When partition-wise join is enabled, the execution plan for the query looks like this.

explain SELECT a.* FROM sales a JOIN measurement b ON a.date = b.logdate WHERE b.unitsales > 10;
                                       QUERY PLAN                                       
----------------------------------------------------------------------------------------
 Append  (cost=21.70..453.33 rows=5896 width=128)

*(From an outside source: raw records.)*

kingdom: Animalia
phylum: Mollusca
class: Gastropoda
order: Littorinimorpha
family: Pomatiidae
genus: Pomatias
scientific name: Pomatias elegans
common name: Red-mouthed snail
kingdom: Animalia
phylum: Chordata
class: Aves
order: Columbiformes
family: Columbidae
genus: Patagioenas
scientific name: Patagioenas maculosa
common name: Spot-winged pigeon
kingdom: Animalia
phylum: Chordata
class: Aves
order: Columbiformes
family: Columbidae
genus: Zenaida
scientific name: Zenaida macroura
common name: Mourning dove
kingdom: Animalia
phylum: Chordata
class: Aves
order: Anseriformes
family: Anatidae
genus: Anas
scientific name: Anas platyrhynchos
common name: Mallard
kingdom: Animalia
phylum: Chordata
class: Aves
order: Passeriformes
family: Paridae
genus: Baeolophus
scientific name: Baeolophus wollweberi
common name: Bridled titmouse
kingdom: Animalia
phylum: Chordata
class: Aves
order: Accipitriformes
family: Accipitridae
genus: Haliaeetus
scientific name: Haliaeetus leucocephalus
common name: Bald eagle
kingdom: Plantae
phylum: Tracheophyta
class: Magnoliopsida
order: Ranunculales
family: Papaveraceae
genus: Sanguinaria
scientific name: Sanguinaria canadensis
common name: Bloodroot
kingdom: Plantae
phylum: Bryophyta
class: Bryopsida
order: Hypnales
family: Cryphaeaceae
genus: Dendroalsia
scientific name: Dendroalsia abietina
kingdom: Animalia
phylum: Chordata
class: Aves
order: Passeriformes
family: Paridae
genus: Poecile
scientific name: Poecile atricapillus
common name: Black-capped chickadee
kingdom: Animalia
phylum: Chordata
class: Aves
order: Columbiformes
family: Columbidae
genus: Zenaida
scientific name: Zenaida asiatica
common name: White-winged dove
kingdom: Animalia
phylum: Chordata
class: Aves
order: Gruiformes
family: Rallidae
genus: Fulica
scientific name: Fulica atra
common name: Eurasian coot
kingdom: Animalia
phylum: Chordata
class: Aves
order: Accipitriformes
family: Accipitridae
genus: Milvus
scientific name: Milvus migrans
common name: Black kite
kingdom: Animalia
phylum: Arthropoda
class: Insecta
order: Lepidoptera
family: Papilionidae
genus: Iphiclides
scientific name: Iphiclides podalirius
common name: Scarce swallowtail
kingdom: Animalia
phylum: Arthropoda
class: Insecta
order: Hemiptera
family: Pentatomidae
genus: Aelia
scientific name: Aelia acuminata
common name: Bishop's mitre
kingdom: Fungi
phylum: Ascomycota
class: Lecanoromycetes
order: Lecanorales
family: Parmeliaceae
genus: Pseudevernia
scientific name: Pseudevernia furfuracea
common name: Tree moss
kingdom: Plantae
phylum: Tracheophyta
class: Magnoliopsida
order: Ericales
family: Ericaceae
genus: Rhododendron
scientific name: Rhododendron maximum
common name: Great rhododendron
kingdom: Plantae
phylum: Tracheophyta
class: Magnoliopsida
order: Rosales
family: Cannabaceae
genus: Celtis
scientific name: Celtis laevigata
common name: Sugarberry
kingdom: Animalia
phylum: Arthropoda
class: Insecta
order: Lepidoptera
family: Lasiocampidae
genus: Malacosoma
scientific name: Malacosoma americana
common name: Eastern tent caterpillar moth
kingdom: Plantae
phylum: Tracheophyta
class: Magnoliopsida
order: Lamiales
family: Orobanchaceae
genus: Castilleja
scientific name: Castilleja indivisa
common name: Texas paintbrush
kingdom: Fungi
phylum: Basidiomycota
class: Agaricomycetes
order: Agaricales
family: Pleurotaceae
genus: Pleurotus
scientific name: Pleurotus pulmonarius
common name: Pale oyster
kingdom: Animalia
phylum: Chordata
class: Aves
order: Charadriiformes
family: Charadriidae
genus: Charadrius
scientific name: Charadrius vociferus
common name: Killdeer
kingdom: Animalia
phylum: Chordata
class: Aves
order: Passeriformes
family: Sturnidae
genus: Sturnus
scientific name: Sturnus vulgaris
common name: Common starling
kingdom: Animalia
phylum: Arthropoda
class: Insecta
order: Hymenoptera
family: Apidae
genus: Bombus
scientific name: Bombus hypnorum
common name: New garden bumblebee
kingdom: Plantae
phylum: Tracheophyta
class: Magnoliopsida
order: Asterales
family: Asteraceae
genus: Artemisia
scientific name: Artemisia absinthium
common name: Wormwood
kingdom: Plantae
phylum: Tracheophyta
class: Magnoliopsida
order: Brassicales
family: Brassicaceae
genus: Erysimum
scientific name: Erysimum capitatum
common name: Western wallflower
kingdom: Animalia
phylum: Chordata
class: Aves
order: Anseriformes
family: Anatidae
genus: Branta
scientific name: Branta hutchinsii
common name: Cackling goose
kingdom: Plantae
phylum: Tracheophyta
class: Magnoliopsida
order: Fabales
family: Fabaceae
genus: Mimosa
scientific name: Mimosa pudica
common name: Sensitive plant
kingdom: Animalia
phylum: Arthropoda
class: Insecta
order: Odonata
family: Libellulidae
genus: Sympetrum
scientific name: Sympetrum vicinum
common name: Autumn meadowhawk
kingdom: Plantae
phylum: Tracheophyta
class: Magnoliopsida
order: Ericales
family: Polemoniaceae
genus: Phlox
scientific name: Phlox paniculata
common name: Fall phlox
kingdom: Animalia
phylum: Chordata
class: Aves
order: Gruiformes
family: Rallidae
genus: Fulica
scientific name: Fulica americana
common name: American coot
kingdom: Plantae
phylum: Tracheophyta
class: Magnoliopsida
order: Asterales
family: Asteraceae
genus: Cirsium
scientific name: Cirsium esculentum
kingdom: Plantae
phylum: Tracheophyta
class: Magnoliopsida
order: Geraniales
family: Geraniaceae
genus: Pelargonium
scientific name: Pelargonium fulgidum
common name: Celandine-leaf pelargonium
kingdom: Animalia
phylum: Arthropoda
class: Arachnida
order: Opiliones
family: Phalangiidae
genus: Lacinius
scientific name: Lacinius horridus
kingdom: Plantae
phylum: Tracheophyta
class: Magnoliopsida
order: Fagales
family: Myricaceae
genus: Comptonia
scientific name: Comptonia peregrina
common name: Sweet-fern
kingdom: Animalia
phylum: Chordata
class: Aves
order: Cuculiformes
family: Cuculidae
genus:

   ->  Hash Join  (cost=21.70..105.96 rows=1474 width=128)
         Hash Cond: (b.logdate = a.date)
         ->  Seq Scan on measurement_y2023q1 b  (cost=0.00..31.25 rows=567 width=8)
               Filter: (unitsales > 10)
         ->  Hash  (cost=15.20..15.20 rows=520 width=128)
               ->  Seq Scan on sales_y2023q1 a  (cost=0.00..15.20 rows=520 width=128)
   ->  Hash Join  (cost=21.70..105.96 rows=1474 width=128)
         Hash Cond: (b_1.logdate = a_1.date)
         ->  Seq Scan on measurement_y2023q2 b_1  (cost=0.00..31.25 rows=567 width=8)
               Filter: (unitsales > 10)
         ->  Hash  (cost=15.20..15.20 rows=520 width=128)
               ->  Seq Scan on sales_y2023q2 a_1  (cost=0.00..15.20 rows=520 width=128)
   ->  Hash Join  (cost=21.70..105.96 rows=1474 width=128)
         Hash Cond: (b_2.logdate = a_2.date)
         ->  Seq Scan on measurement_y2023q3 b_2  (cost=0.00..31.25 rows=567 width=8)
               Filter: (unitsales > 10)
         ->  Hash  (cost=15.20..15.20 rows=520 width=128)
               ->  Seq Scan on sales_y2023q3 a_2  (cost=0.00..15.20 rows=520 width=128)
   ->  Hash Join  (cost=21.70..105.96 rows=1474 width=128)
         Hash Cond: (b_3.logdate = a_3.date)
         ->  Seq Scan on measurement_y2023q4 b_3  (cost=0.00..31.25 rows=567 width=8)
               Filter: (unitsales > 10)
         ->  Hash  (cost=15.20..15.20 rows=520 width=128)
               ->  Seq Scan on sales_y2023q4 a_3  (cost=0.00..15.20 rows=520 width=128)
(25 rows)

The performance is significantly improved, as unnecessary joins are reduced. sales_y2023q2, sales_y2023q3, and sales_y2023q4 only need to be joined with measurement_y2023q2, measurement_y2023q3, and measurement_y2023q4 respectively.